Konstantinopel - Sugha
Judul: Konstantinopel
Pengarang: Sugha
Penerbit: DIVA Press
Terbit: Cetakan ke-1, April 2015
Tebal: 272 hlm
Genre: Thriller & Mystery, Crime
Ditengah hiruk pikuk pemilu 2011, seorang caleg terpilih, Ine Wijaya ditemukan tewas dalam
kecelakaan kereta. Namun anehnya, saat pemeriksaan jenazah, jari kelingking
kiri korban hilang. Beberapa waktu berikutnya Sandra Sienna Dewi yang merupakan Staf DPR juga meninggal dalam
kebakaran yang menewaskan seluruh keluarganya. Lagi-lagi dengan jari
kelingking yang hilang. Kesamaan lain dari dua korban itu adalah, keduanya
dikenal sebagai sahabat Cinta Clarissa,
putri angkat Presiden yang sedang menjabat—Rukmawan.

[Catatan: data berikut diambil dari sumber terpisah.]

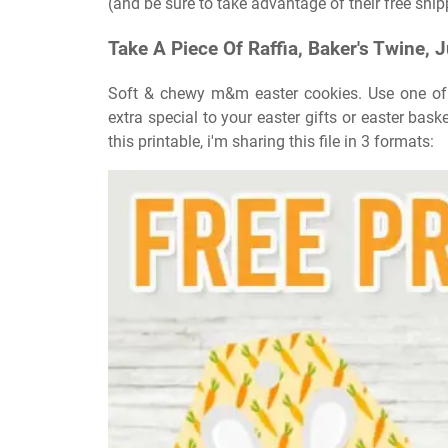
(and be sure to take advantage of their free ship
Take A Piece Of Raffia, Baker's Twine, J
Soft & chewy m&m easter cookies. Use one of t
extra special to your easter gifts or easter bas
this printable, i'm sharing this file in 3 formats:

Tak ingin kasus itu melibatkan Cinta, Pak Rukmawan meminta bantuan Badan
Intelijen Negara (BIN) untuk membuat pengawalan.
Disisi lain, Putra
Bimasakti, lulusan terbaik Sekolah Tinggi Sandi Negara baru saja bekerja
sebagai asisten wakil kepala BIN, dan karena terlambat di hari pertamanya
bekerja dihukum untuk mengawal Cinta. Saat sedang melakukan tugasnya itu, Bima
bertemu dengan Roman Abdurrahman,
wartawan Channel-9 yang terkenal hobi membuat kritikkan pedas tentang kebijakan
Presiden. Darinya pula ia tau mengenai kehidupan rumit orang-orang kaya.
Tujuh mahasiswa Indonesia belajar bersama di Universitas
Istanbul, Turki. Mereka adalah Ine, Sandra, Roman, Cinta, Januar (pacar Cinta,
calon pewaris Tan Corp, perusahaan distributor elektronik terbesar di Indonesia),
Juan (putra Sunnu Sandjaya, capres dari partai oposisi), dan Felix (putra Relly
Marpalele yang tersangkut kasus pajak 200 M). Rasa sama-sama orang Indonesia
membuat mereka bersahabat bahkan membentuk nama untuk mereka sendiri,
Konstantinopel. Tetapi ketika kembali ke Indonesia, kepentingan politik membuat
hubungan masing-masing mereka renggang. Kemudian, Roman tewas, ditembak
penembak jitu. Semakin jelas bahwa ini pembunuhan berantai yang mengincar nyawa
Konstantiopel, tapi kenapa?
Saya jarang baca thriller lokal, paling seri misteri favorit
kiddo, jadi agak berekspektasi rendah untuk buku ini. Dan saya gak sepenuhnya
salah. Banyak kesalahan teknis yang menganggu, typo sih hampir gak ada, hanya
saja saya gak suka sama penggunaan kata ganti orang pertama dan kedua yang gak
konsisten, dari ‘aku’ tiba-tiba jadi ‘saya’. Sebenernya gak masalah kalau
misalnya orang yang bilang aku dan saya itu menghadapi orang yang berbeda, lagi
ngomong resmi dan gak resmi misalnya, tapi ini nggak. Terus,—tapi kayaknya ini cuma
salah cetak—kok judul di covernya Konstantinopel tapi di bookmarknya Constantinopel.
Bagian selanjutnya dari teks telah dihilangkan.